Question

How do you do the Picard Iterative process?

Answer 1

For example dy/dx=2y y(0)=5

Answer 2

\[y_0=5\]
\[y_1=5+\int\limits_{0}^{t}2\cdot5ds=10t+5\]
\[y_2=5+\int\limits_{0}^{t}2\cdot(10s+5)\,\,ds=10t^2+10t+5\]
\[y_3=5+\int\limits_{0}^{t}2\cdot(10s^2+10s+5)\,\,ds=\frac{20t^3}{3}+10t^2+10t+5\]
\[y_4=5+\int\limits_{0}^{t}2\cdot\left(\frac{20s^3}{3}+10s^2+10s+5\right)\,\,ds=\frac{10t^4}{3}+\frac{20t^3}{3}+10t^2+10t+5\]

\[\cdots\]

Answer 3

replace t with x if you want

the above is an iterative solution to

\[\frac{dy}{dt}=2y\hspace{.2cm};\hspace{.2cm}y(0)=5\]

Answer 4

Is there a form the answer is supposed to be in? Basically, the problem I have is to show that the problem converges to a unique solution...

Answer 5

If you do enough of the iterations you should be able to see the pattern. Then you can check to see if the sum converges.

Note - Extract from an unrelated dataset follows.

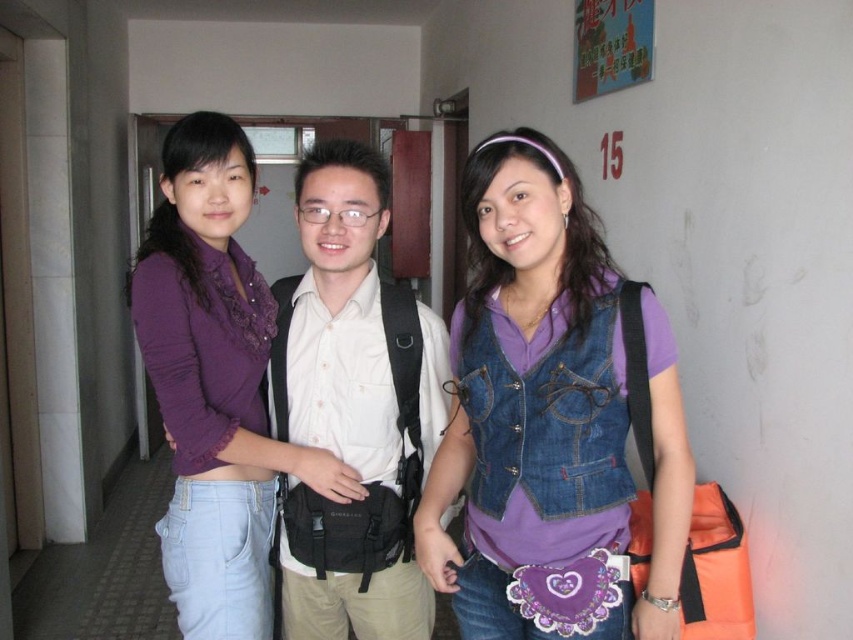
You are standing in the hallway and want to reach a specific point marked at coordinates point (310,353). If your current position is 1.2 meters away from that point, how much farther do you need to move forward to reach it?

The distance of point (310,353) from viewer is 1.55 meters. Since you are currently 1.2 meters away, you need to move an additional 0.35 meters to reach the point.

You are a photographer standing 1.6 meters away from the camera. You want to take a photo of the white matte shirt at center. Can you reach the camera to adjust its position so that you can capture the subject clearly?

The white matte shirt at center is 1.45 meters away from the camera. Since you are standing 1.6 meters away from the camera, you are slightly farther than the subject. To capture the subject clearly, you might need to move closer to the camera or adjust the camera angle so that the white matte shirt at center is in focus.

This one converges to \[y=5e^{2x}\]

Answer 6

What's the pattern for the constant? It's 5,10,20,20,40. The 20 repeating throws it off, doesn't it?

Answer 7

\[5\frac{2^0}{0!}+5\cdot\frac{2^1}{1!}+5\cdot\frac{2^2}{2!}+5\cdot\frac{2^3}{3!}+\cdots=5+10+10+\frac{20}{3}+\cdots\]

Answer 8

Ah, I see. Yeah, I suck at those. Thanks for your help!